Even if we're not politicos, though, this is a generation of idealistic problem solvers. You'll find us serving our communities - from creating housing to reimagining after-school education. We are engaging in community service at record rates, with over 70 percent of college students participating.

Over the past 15 years, Boston has become America's hub of social entrepreneurship. Start-ups like City Year, Citizen Schools, Lead Boston, and United Leaders give young leaders ways to put idealism into action - channeling the can-do spirit of a new generation into citizen service.
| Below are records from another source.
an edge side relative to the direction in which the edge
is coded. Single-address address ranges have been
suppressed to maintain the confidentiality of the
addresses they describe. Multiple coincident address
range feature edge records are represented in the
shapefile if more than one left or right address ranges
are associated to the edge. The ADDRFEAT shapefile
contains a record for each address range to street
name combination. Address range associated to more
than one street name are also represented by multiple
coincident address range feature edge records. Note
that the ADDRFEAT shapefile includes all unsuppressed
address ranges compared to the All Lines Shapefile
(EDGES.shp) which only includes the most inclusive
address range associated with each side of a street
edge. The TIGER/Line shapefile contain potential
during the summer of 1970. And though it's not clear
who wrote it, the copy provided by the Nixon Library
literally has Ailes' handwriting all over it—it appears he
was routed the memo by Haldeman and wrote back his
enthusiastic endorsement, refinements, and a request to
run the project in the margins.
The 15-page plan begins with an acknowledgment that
Boston is fortunate to have political leaders who support community service. It was a visit to Boston over a decade ago that introduced then-candidate Bill Clinton to the City Year Corps' infectious idealism and inspired AmeriCorps. Governor Romney, Senator Kennedy, and Boston Mayor Menino were early supporters of national service, and Kerry has an ambitious plan to expand national service nationwide.

Once again our work is cut out for us. The same young idealists who serve in our communities do not see politics as a way to make a difference. Whether because of the Vietnam, Watergate, Iran-contra, and similar public scandals, the influence of money and media in political campaigns, or the rise of 24-hour media outlets that provide seemingly endless coverage of picadillos and personal failings of political figures, there is no getting around the fact that where half of young people in 1972 voted in the presidential election, fewer than a third of young voters went to the polls in 2000.

We need to start right here in Boston to reverse this alarming trend. We need to harness the idealism that's at the core of our generation's service ethic as a force for progress in politics. Luckily, we have an incredibly potent tool at our disposal: the Internet.

New technologies demonstrate the potential to unite and engage young citizens across the country and bring them into the political process. Town hall meetings are wired with audience response technology that instantly clarifies priorities and crystallizes consensus. Tech-savvy organizers have been harnessing the power of online communities - like MoveOn, MeetUp, and Friendster - to organize for candidates and causes.

Each day, campaigns across the country are creating new ways to engage volunteers and voters through a combination of classical campaign tactics and online organizing tools. Internet fund-raising is shattering campaign records and redefining political finance.

Weblogs give would-be pundits a simple way to publish to a global audience for essentially no cost. The online conversation about politics is making our real-space conversation about politics far more vibrant.

The goal is to make the Bostonian tradition of active citizenship both relevant and fun for a new generation. We're learning that we can have fun and make a difference by bringing politics and technologies into our daily lives - with concerts, bake sales, house parties, and a few clicks of the mouse.

With the 2004 presidential election in full swing, it is time to engage young people across the nation by appealing to the biggest idea Boston's ever produced: America. As we show this generation that idealism and innovation have the power to change the world, let the belief of Justice Louis Brandeis be our guide; the most important office in the United States is citizen. And as the torch of leadership passes to our generation, we're ready to run with it.

It is up to us. Decisions are made by those who show up, and today, by those who plug in. We have the tools and the talent to lead the charge to reengage our generation. Let us remember how one of Boston's favorite sons and the founder of the Peace Corps, President John F. Kennedy, defined citizenship: ``The educated citizen has an obligation to serve the public. He may be a precinct worker or a president - a candidate or a campaign worker, a winner or a loser. But he must be a participant and not a spectator.''

Larry Harris is co-founder and president of United Leaders. John Palfrey is executive director of the Berkman Center for Internet and Society at Harvard Law School.